• _CHALLENGE_: Format the data from the line containing "order: Malvales" through the line containing "scientific name: Sciurus vulgaris", both included, as a two-column CSV with the headers field and value. Give one row per line: put the text before the answer in field and the answer in value, wrap each in double quotes, and replace any line breaks with spaces.

• _RECORDS FOR THE EXERCISE_:

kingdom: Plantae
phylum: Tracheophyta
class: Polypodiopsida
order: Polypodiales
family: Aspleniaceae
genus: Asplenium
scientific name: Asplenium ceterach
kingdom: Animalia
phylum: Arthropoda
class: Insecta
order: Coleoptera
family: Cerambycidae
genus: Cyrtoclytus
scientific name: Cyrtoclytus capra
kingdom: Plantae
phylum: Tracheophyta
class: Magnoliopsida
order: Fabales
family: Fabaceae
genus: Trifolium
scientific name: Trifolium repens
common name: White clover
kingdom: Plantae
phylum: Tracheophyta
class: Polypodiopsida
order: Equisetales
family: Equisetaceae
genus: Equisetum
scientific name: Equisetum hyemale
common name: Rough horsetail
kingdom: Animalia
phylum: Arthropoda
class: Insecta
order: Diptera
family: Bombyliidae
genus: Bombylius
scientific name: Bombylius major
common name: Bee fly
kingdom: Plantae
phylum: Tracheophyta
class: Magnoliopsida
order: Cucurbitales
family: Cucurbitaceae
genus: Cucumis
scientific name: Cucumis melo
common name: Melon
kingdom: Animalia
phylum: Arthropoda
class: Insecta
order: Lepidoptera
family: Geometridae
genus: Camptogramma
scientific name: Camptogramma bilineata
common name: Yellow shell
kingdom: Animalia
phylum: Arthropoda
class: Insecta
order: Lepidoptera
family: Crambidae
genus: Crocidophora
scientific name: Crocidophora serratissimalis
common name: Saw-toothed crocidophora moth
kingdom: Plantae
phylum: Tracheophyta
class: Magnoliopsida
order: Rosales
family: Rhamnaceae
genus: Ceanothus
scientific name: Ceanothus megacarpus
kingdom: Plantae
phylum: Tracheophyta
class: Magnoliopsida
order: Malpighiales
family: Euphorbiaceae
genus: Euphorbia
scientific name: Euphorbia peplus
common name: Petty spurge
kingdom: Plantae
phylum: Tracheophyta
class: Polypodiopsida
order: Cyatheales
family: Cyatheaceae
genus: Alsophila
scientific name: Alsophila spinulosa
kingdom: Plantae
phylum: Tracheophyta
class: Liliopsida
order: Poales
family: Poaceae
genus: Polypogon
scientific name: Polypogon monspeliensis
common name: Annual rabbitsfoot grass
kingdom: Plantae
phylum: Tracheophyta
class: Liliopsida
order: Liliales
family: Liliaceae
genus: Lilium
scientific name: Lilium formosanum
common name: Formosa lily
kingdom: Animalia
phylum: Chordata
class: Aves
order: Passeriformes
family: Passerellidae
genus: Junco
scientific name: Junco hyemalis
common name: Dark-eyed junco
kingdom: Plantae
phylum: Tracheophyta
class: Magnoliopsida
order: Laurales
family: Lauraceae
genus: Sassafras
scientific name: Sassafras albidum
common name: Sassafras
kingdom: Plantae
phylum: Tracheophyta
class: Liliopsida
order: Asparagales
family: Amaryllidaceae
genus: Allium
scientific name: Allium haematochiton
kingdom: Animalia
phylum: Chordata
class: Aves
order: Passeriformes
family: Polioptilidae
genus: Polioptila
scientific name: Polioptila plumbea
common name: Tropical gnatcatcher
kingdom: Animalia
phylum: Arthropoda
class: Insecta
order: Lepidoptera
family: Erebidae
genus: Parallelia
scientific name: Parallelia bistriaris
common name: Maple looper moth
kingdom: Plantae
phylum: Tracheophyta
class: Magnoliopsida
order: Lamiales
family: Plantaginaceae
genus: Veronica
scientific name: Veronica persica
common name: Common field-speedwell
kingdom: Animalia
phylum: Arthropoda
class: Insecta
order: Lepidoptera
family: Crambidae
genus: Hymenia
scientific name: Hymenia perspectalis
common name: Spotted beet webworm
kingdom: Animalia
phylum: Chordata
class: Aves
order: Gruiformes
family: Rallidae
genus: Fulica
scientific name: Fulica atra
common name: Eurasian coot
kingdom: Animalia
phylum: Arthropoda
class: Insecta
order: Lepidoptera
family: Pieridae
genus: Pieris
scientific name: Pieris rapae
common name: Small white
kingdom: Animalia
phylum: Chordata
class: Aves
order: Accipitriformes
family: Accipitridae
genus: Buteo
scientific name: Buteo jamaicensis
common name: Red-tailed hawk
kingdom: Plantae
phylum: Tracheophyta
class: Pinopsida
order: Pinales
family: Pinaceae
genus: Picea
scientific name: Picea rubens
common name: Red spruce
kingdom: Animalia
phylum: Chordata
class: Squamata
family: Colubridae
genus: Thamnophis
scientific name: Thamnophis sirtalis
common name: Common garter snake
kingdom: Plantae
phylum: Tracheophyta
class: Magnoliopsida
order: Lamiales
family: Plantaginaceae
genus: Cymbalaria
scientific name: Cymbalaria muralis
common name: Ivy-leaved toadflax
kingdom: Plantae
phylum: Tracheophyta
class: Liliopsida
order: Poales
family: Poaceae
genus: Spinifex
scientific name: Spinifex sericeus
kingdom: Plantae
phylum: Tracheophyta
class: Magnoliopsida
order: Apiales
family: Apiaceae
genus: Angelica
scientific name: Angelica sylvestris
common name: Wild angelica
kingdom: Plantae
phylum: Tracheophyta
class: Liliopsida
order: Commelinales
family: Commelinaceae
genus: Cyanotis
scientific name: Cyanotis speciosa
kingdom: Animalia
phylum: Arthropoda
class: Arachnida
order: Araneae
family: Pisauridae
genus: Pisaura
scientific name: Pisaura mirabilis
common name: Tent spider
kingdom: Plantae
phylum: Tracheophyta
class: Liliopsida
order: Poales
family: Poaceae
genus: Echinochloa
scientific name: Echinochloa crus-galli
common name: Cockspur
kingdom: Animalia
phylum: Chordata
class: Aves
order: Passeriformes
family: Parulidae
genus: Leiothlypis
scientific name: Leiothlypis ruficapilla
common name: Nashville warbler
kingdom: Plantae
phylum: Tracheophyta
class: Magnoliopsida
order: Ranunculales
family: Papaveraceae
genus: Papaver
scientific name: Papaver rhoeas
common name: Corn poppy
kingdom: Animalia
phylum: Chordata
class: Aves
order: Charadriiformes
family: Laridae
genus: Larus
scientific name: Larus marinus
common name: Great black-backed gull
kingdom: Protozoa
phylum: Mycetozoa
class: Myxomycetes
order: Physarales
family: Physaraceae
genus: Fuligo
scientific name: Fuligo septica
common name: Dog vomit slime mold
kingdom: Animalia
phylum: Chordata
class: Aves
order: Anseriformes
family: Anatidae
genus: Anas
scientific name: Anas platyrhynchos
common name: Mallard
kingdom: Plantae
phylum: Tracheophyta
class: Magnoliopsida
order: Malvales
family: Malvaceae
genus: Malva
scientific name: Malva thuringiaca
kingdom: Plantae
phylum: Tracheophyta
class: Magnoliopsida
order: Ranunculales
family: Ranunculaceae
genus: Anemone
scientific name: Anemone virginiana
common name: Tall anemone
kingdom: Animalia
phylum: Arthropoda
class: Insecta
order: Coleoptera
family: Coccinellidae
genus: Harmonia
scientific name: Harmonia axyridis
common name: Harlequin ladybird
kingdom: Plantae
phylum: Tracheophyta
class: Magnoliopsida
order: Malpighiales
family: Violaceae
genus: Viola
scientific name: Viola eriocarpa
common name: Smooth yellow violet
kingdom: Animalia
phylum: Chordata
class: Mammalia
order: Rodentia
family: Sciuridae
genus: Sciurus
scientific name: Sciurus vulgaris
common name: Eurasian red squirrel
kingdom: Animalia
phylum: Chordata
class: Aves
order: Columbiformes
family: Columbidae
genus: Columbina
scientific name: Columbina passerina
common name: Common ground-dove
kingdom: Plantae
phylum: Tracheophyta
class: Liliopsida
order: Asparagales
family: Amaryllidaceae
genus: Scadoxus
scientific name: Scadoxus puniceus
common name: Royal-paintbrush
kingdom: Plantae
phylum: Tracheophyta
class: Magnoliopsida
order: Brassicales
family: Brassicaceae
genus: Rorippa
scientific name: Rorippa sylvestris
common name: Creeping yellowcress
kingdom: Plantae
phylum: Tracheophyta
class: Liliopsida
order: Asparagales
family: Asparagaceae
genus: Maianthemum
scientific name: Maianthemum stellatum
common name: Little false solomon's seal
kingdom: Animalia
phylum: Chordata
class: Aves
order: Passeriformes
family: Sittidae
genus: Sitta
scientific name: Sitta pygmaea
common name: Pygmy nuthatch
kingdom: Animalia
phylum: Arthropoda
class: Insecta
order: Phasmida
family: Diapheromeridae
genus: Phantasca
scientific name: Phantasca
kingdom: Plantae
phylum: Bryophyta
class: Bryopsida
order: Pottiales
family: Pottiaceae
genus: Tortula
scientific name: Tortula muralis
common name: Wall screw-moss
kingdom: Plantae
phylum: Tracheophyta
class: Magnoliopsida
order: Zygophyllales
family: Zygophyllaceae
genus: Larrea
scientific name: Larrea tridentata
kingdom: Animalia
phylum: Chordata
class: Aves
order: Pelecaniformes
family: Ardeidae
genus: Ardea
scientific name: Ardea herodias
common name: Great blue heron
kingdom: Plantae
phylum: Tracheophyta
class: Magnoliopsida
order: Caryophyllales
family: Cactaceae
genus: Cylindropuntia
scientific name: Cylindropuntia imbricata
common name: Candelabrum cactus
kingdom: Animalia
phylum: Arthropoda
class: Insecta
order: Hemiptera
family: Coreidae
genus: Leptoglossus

• _FULL SOLUTION_:
field,value
"order:","Malvales"
"family:","Malvaceae"
"genus:","Malva"
"scientific name:","Malva thuringiaca"
"kingdom:","Plantae"
"phylum:","Tracheophyta"
"class:","Magnoliopsida"
"order:","Ranunculales"
"family:","Ranunculaceae"
"genus:","Anemone"
"scientific name:","Anemone virginiana"
"common name:","Tall anemone"
"kingdom:","Animalia"
"phylum:","Arthropoda"
"class:","Insecta"
"order:","Coleoptera"
"family:","Coccinellidae"
"genus:","Harmonia"
"scientific name:","Harmonia axyridis"
"common name:","Harlequin ladybird"
"kingdom:","Plantae"
"phylum:","Tracheophyta"
"class:","Magnoliopsida"
"order:","Malpighiales"
"family:","Violaceae"
"genus:","Viola"
"scientific name:","Viola eriocarpa"
"common name:","Smooth yellow violet"
"kingdom:","Animalia"
"phylum:","Chordata"
"class:","Mammalia"
"order:","Rodentia"
"family:","Sciuridae"
"genus:","Sciurus"
"scientific name:","Sciurus vulgaris"